Selasa, 22 Januari 2013

STUDI KELAYAKAN PONDOK PESANTREN (PONPES) (Menakar Eksistensi Pondok Pesantren di Era Globalisasi)


A.    Pondok Pesantren dan Globalisasi

Ponpes sejatinya merupakan institusi pendidikan Islam nonformal, swasta yang eksistensinya sejak munculnya mengalami perubahan dan perkembangan, serta tetap bertahan dengan karakteristiknya yang khas. (Masyhud, dkk, 2003: 4). Di antara ponpes tersebut dalam perjalanannya ada yang telah melakukan perubahan dan banyak pula yang masih mempertahankan system pendidikan tradisionalnya. Untuk itu secara umum ponpes dalam penerapan manajemennya boleh dikata masih konvensional dan menghadapi kendala serius menyangkut ketersediaan sumber daya manusia (SDM) yang kurang professional pula.

Hal ini misalnya dapat dilihat dari tiadanya pemisahan yang jelas antara yayasan, pemimpin madrasah, guru dan staf administrasi, tidak adanya transparansi pengelolaan sumber-sumber keuangan, belum terdistribusinya peran pengelolaan pendidikan, banyaknya penyelenggaraan administrasi yang tidak sesuai dengan standar, serta unit-unit kerja tidak berjalan sesuai aturan baku organisasi.( Masyhud, dkk, 2003: 8, 16).

Ponpes yang sesungguhnya memiliki potensi pendidikan dan pengembang masyarakat (Saefudin Zuhri & Marzuki Wahid, dkk, 1999). Sampai kapan pun ponpes tentu tetap dibutuhkan jika dalam dunia globalisasi saat ini mampu menyuguhkan dirinya kepada pengguna jasa (stakeholder) dengan pola dan menu yang dibutuhnya masyarakat sesuai dengan konteks zaman yang ada.

Selanjutnya perlu di ketahui bahwa dunia global saat ini ditandai dengan arus pergerakan yang bebas lintas batas geografis dari barang, jasa, orang-orang, keahlian dan gagasannya. Pergerakan yang bebas tersebut relative tidak terhambat oleh batas-batas artifisial seperti tarif. Dunia global ini secara signifikan memperluas dan membuat lingkungan persaingan semakin kompleks. (Murtha, Lenway & Bagozzi, 1998: 97-114).
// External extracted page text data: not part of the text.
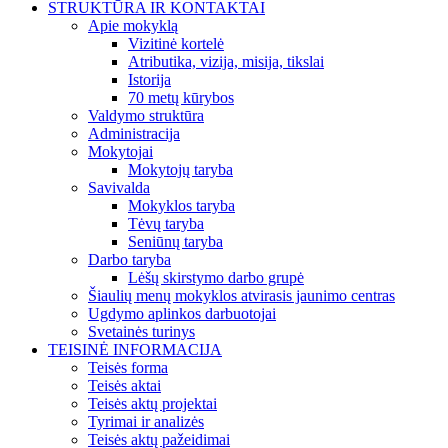
STRUKTŪRA IR KONTAKTAI
Apie mokyklą
Vizitinė kortelė
Atributika, vizija, misija, tikslai
Istorija
70 metų kūrybos
Valdymo struktūra
Administracija
Mokytojai
Mokytojų taryba
Savivalda
Mokyklos taryba
Tėvų taryba
Seniūnų taryba
Darbo taryba
Lėšų skirstymo darbo grupė
Šiaulių menų mokyklos atvirasis jaunimo centras
Ugdymo aplinkos darbuotojai
Svetainės turinys
TEISINĖ INFORMACIJA
Teisės forma
Teisės aktai
Teisės aktų projektai
Tyrimai ir analizės
Teisės aktų pažeidimai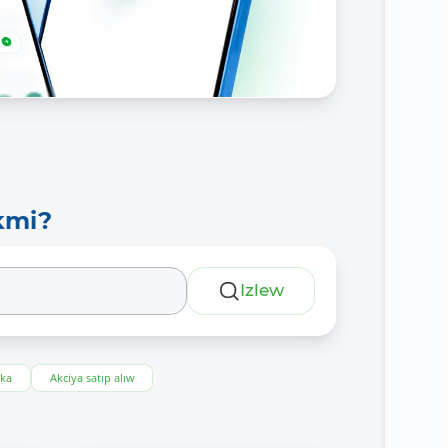
kmi?
Izlew
eka
Akciya satıp alıw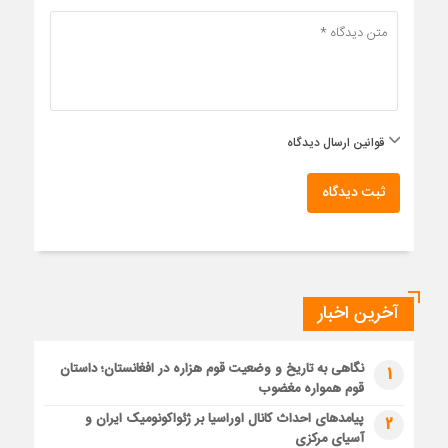
قوانین ارسال دیدگاه
ثبت دیدگاه
آخرین اخبار
نگاهی به تاریخ و وضعیت قوم هزاره در افغانستان؛ داستان
1
قوم همواره مغضوب
پیامدهای احداث کانال اوراسیا بر ژئواکونومیک ایران و
2
آسیای مرکزی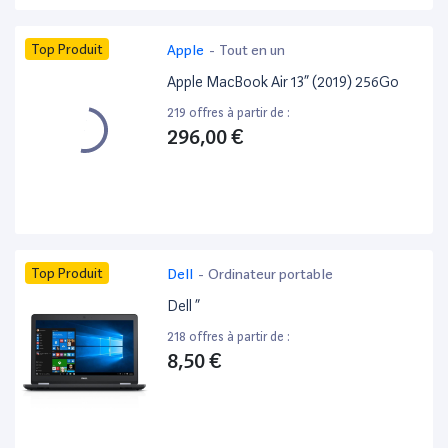
Top Produit
Apple
-
Tout en un
Apple MacBook Air 13” (2019) 256Go
219 offres à partir de :
296,00 €
Top Produit
Dell
-
Ordinateur portable
Dell ”
218 offres à partir de :
8,50 €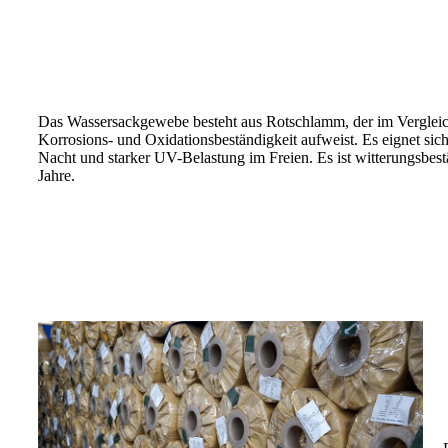
Das Wassersackgewebe besteht aus Rotschlamm, der im Verglei
Korrosions- und Oxidationsbeständigkeit aufweist. Es eignet si
Nacht und starker UV-Belastung im Freien. Es ist witterungsbe
Jahre.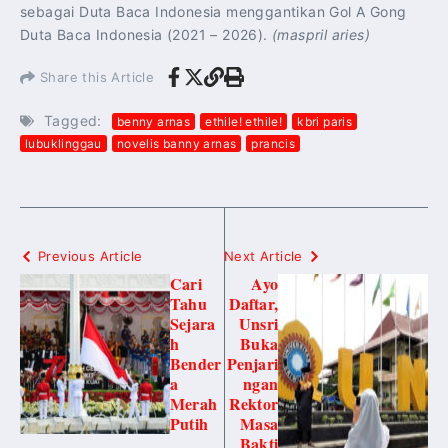
sebagai Duta Baca Indonesia menggantikan Gol A Gong
Duta Baca Indonesia (2021 – 2026).
(maspril aries)
Share this Article
Tagged:
benny arnas
ethile! ethile!
kbri paris
lubuklinggau
novelis banny arnas
prancis
Previous Article
Next Article
Cari
Ayo
Tahu
Daftar,
Sejara
Unsri
h
Buka
Bender
Penjari
a
ngan
Merah
Rektor
Putih
Masa
Bakti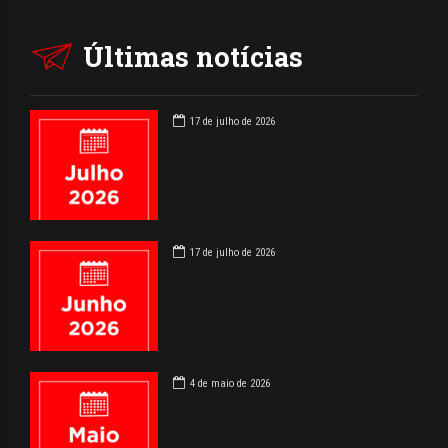
Últimas notícias
17 de julho de 2026
17 de julho de 2026
4 de maio de 2026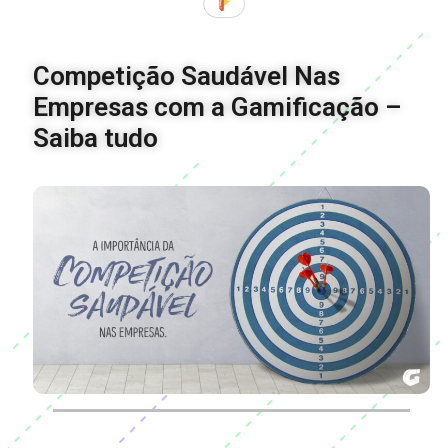
Competição Saudável Nas
Empresas com a Gamificação –
Saiba tudo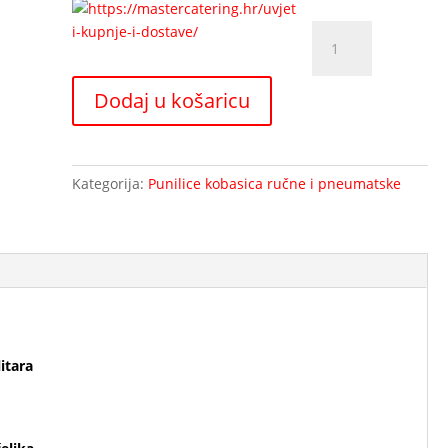
Vertikalna
ručna
punilica
Dodaj u košaricu
kobasica
MC-
7
litara
Kategorija:
Punilice kobasica ručne i pneumatske
količina
itara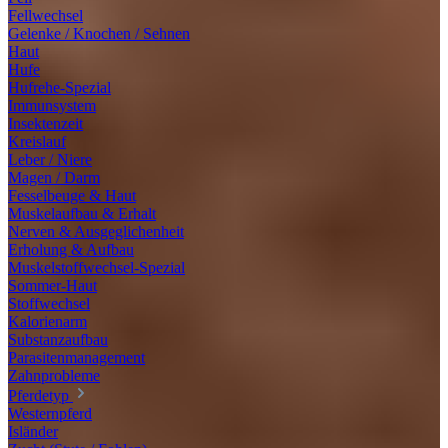
Fellwechsel
Gelenke / Knochen / Sehnen
Haut
Hufe
Hufrehe-Spezial
Immunsystem
Insektenzeit
Kreislauf
Leber / Niere
Magen / Darm
Fesselbeuge & Haut
Muskelaufbau & Erhalt
Nerven & Ausgeglichenheit
Erholung & Aufbau
Muskelstoffwechsel-Spezial
Sommer-Haut
Stoffwechsel
Kalorienarm
Substanzaufbau
Parasitenmanagement
Zahnprobleme
Pferdetyp
Westernpferd
Isländer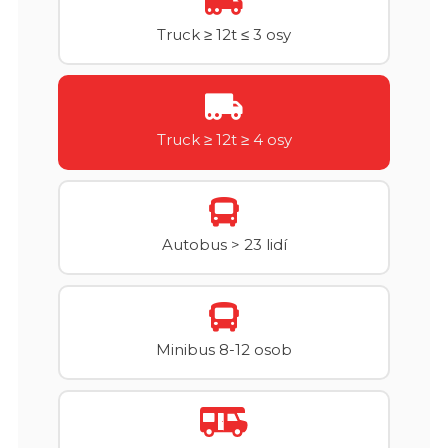
Truck ≥ 12t ≤ 3 osy
Truck ≥ 12t ≥ 4 osy
Autobus > 23 lidí
Minibus 8-12 osob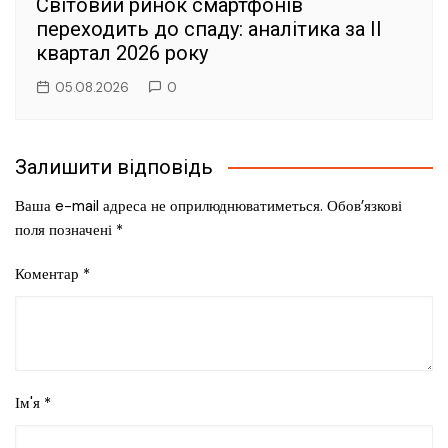
Світовий ринок смартфонів
переходить до спаду: аналітика за II
квартал 2026 року
05.08.2026
0
Залишити відповідь
Ваша e-mail адреса не оприлюднюватиметься.
Обов’язкові
поля позначені
*
Коментар
*
Ім'я
*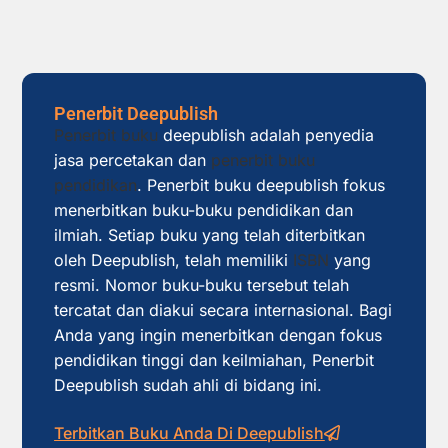
Penerbit Deepublish
Penerbit buku
deepublish adalah penyedia
jasa percetakan dan
penerbit buku
pendidikan
. Penerbit buku deepublish fokus
menerbitkan buku-buku pendidikan dan
ilmiah. Setiap buku yang telah diterbitkan
oleh Deepublish, telah memiliki
ISBN
yang
resmi. Nomor buku-buku tersebut telah
tercatat dan diakui secara internasional. Bagi
Anda yang ingin menerbitkan dengan fokus
pendidikan tinggi dan keilmiahan, Penerbit
Deepublish sudah ahli di bidang ini.
Terbitkan Buku Anda Di Deepublish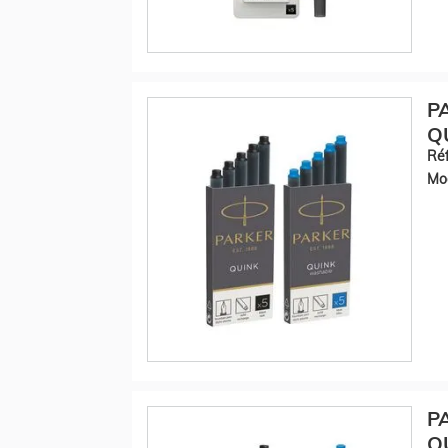
P
QU
Réf
Mod
P
QU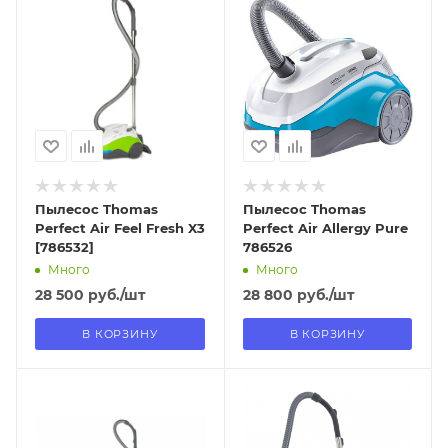
18.08.2026
18.08.2026
В наличии в пункте
В наличии в пункте
самовывоза
самовывоза
Нет
Нет
Пылесос Thomas
Пылесос Thomas
Perfect Air Feel Fresh X3
Perfect Air Allergy Pure
[786532]
786526
Много
Много
28 500
руб.
/шт
28 800
руб.
/шт
В КОРЗИНУ
В КОРЗИНУ
Отправим
Отправим
18.08.2026
18.08.2026
В наличии в пункте
В наличии в пункте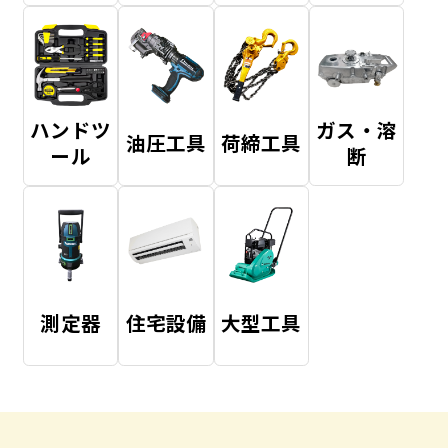
ハンドツ
ガス・溶
油圧工具
荷締工具
ール
断
測定器
住宅設備
大型工具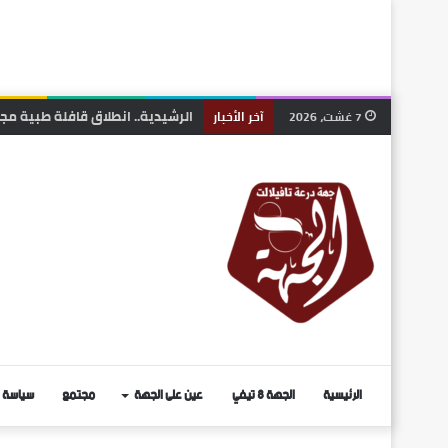
مباراة توظيف بالمركز الجهوي لل
7 غشت، 2026
آخر الأخبار
الرئيسية
الجهة 8 تيفي
عين على الجهة
مجتمع
سياسة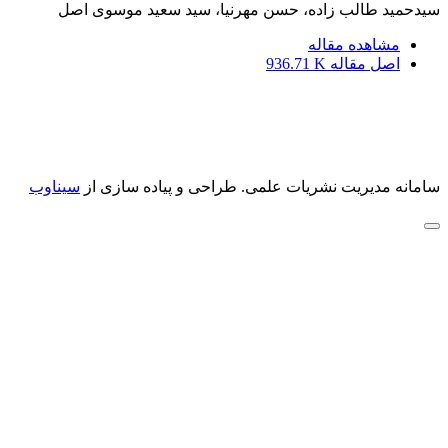
سیدحمید طالب زاده، حسن مهرنیا، سید سعید موسوی اصل
مشاهده مقاله
اصل مقاله
936.71 K
سامانه مدیریت نشریات علمی.
طراحی و پیاده سازی از
سیناوب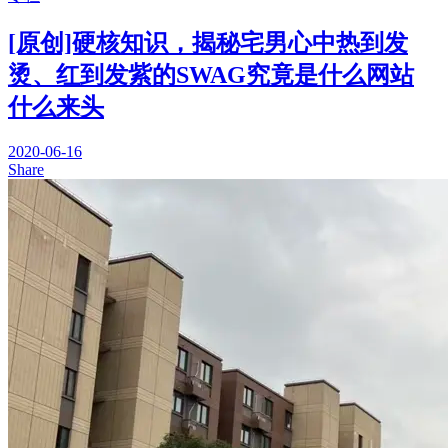
[原创]硬核知识，揭秘宅男心中热到发
烫、红到发紫的SWAG究竟是什么网站
什么来头
2020-06-16
Share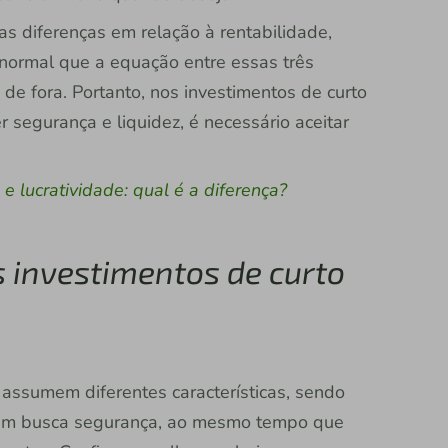
as diferenças em relação à rentabilidade,
 normal que a equação entre essas três
de fora. Portanto, nos investimentos de curto
r segurança e liquidez, é necessário aceitar
e lucratividade: qual é a diferença?
 investimentos de curto
 assumem diferentes características, sendo
m busca segurança, ao mesmo tempo que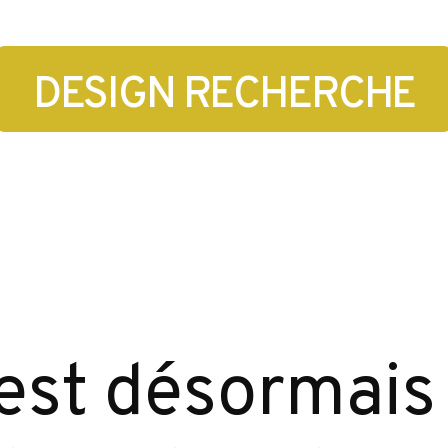
DESIGN RECHERCHE
est désormais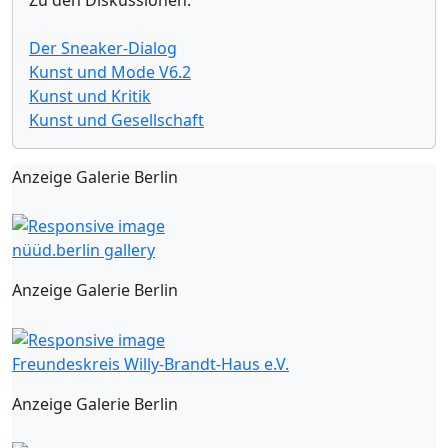
Der Sneaker-Dialog
Kunst und Mode V6.2
Kunst und Kritik
Kunst und Gesellschaft
Anzeige Galerie Berlin
nüüd.berlin gallery
Anzeige Galerie Berlin
Freundeskreis Willy-Brandt-Haus e.V.
Anzeige Galerie Berlin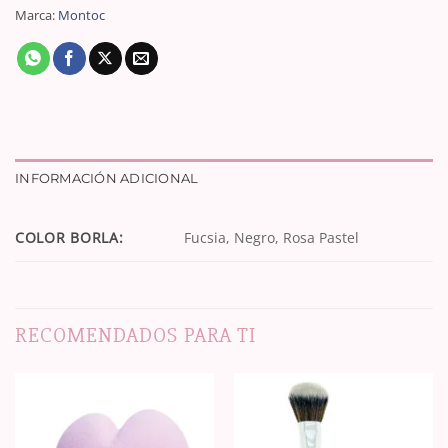
Marca:
Montoc
INFORMACIÓN ADICIONAL
COLOR BORLA:
Fucsia, Negro, Rosa Pastel
RECOMENDADOS PARA TI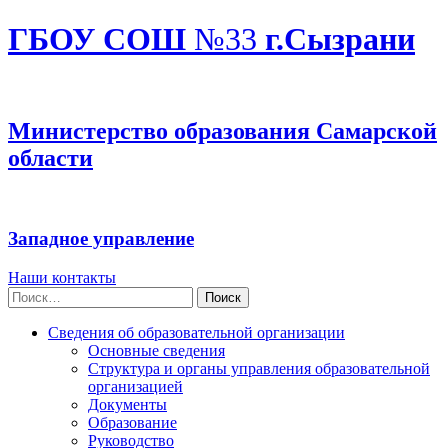
ГБОУ СОШ
№33
г.Сызрани
Министерство образования Самарской
области
Западное управление
Наши контакты
Найти:
Сведения об образовательной организации
Основные сведения
Структура и органы управления образовательной
организацией
Документы
Образование
Руководство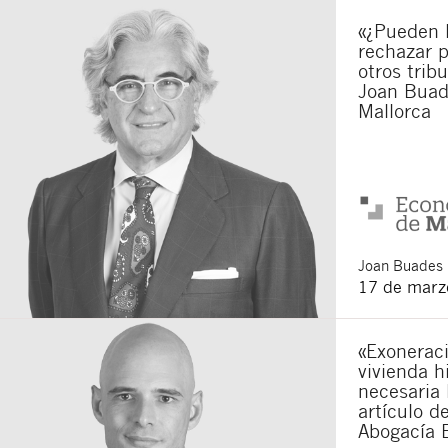
«¿Pueden 
Acepto recibir co
Acepto las
condici
rechazar p
otros trib
Al pulsar el botón de envío
Joan Buad
es Buades Legal S.L. La fin
otros derechos como se exp
Mallorca
Joan
Buades 
17 de marz
«Exoneraci
vivienda h
necesaria 
artículo d
Abogacía 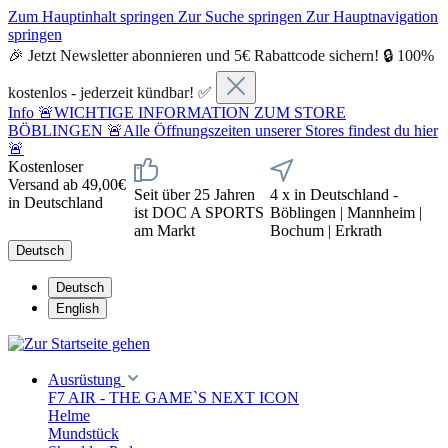
Zum Hauptinhalt springen
Zur Suche springen
Zur Hauptnavigation
springen
🎉 Jetzt Newsletter abonnieren und 5€ Rabattcode sichern! 🔒 100%
kostenlos - jederzeit kündbar! ✅
Info
🚨WICHTIGE INFORMATION ZUM STORE
BÖBLINGEN 🚨Alle Öffnungszeiten unserer Stores findest du hier
🚨
Kostenloser
Versand ab 49,00€
Seit über 25 Jahren
4 x in Deutschland -
in Deutschland
ist DOC A SPORTS
Böblingen | Mannheim |
am Markt
Bochum | Erkrath
Deutsch
Deutsch
English
Ausrüstung
F7 AIR - THE GAME`S NEXT ICON
Helme
Mundstück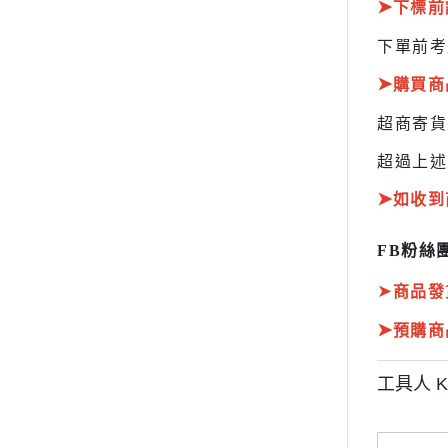
➤
下標前
下單前考
➤
購買商
超商寄
超過上述
➤
如收到
FB粉絲團
➤
商品發
➤
預購商
工具人 K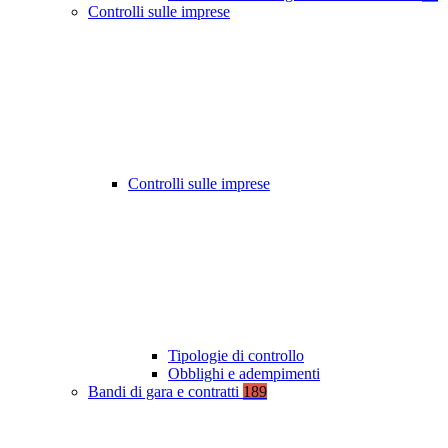
Controlli sulle imprese
Controlli sulle imprese
Tipologie di controllo
Obblighi e adempimenti
Bandi di gara e contratti
189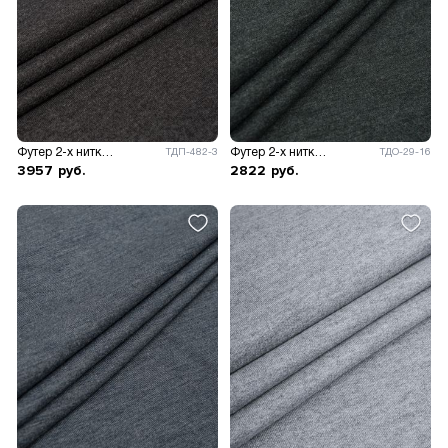
Футер 2-х нитка 215гр/м.кв.
Футер 2-х нитка Адидас
ТДП-482-3
ТДО-29-16
3957
руб.
2822
руб.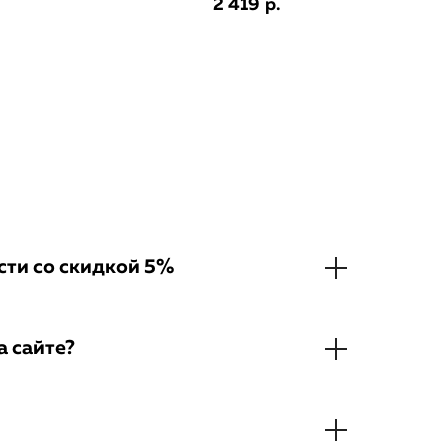
2 419
р.
ти со скидкой 5%
а сайте?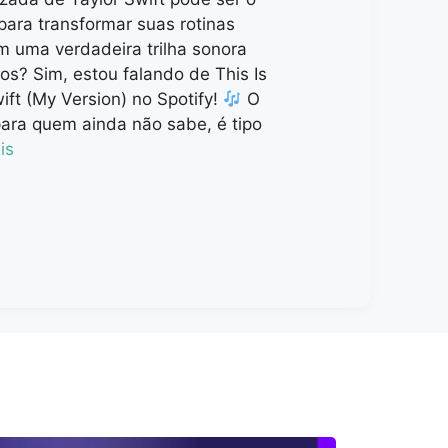
para transformar suas rotinas
m uma verdadeira trilha sonora
os? Sim, estou falando de This Is
ift (My Version) no Spotify!
O
para quem ainda não sabe, é tipo
is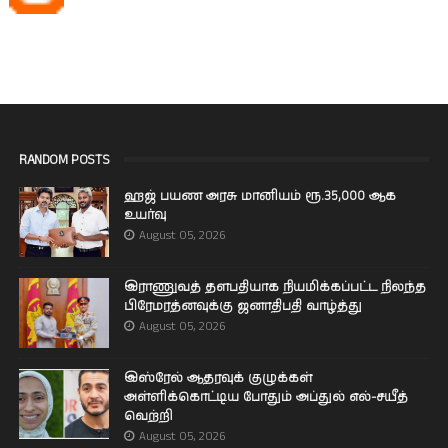
RANDOM POSTS
ஹஜ் பயண அரசு மானியம் ரூ.35,000 ஆக
உயர்வு
August 05, 2026
இராணுவத் தளபதியாக நியமிக்கப்பட்ட நிலந்த
பிரேமரத்னவுக்கு ஜனாதிபதி வாழ்த்து
August 05, 2026
இஸ்ரேல் ஆதரவுக் குழுக்கள்
அள்ளிக்கொட்டிய போதும் அப்துல் எல்-சயீத்
வெற்றி
August 05, 2026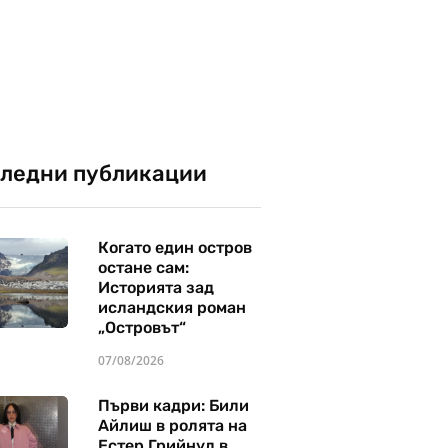
ледни публикации
Когато един остров
остане сам:
Историята зад
исландския роман
„Островът“
07/08/2026
Първи кадри: Били
Айлиш в ролята на
Естер Грийнуд в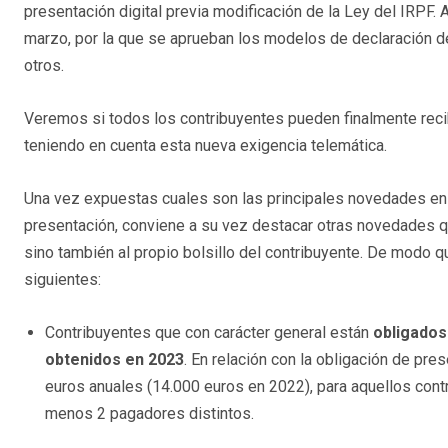
presentación digital previa modificación de la Ley del IRPF
marzo, por la que se aprueban los modelos de declaración d
otros.
Veremos si todos los contribuyentes pueden finalmente recib
teniendo en cuenta esta nueva exigencia telemática.
Una vez expuestas cuales son las principales novedades en 
presentación, conviene a su vez destacar otras novedades qu
sino también al propio bolsillo del contribuyente. De modo qu
siguientes:
Contribuyentes que con carácter general están
obligados
obtenidos en 2023
. En relación con la obligación de pres
euros anuales (14.000 euros en 2022), para aquellos cont
menos 2 pagadores distintos.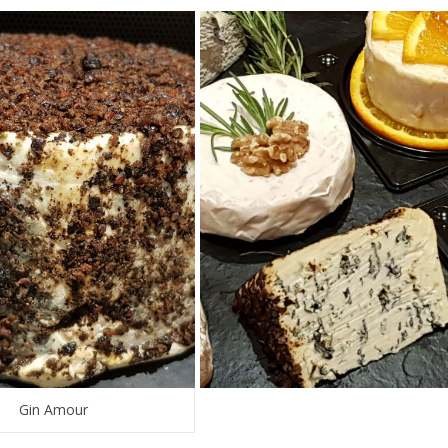
Gin Amour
Kondisi seperti ini sesungguhnya menuntut agar ponpes mau dan berani mereposisi diri. Mengingat eksistensinya menjadi salah satu agant of change masyarakat muslim maka pihak pengelola/pengasuh ponpes yang ada dalam arus globalisasi ini harus mempertimbangkan ulang peluang, tantang, kekuatan dan kelemahan yang dimiliki ponpes tersebut. Sebab menurut para pakar manajemen strategis seperti Hitt, Ireland & Hoskisson (2001: 12) bahwa dalam dunia global seperti saat ini tentu akan memunculkan peluang dan tantangan tersendiri.

Selanjutnya mereka juga mengatakan bahwa globalisasi adalah penyebaran inovasi ke seluruh dunia dan penyesuaian politis dan budaya yang menyertai pernyebaran tersebut. Globalisasi mendorong integrasi internasional. (Hitt,dkk, 2001: 14).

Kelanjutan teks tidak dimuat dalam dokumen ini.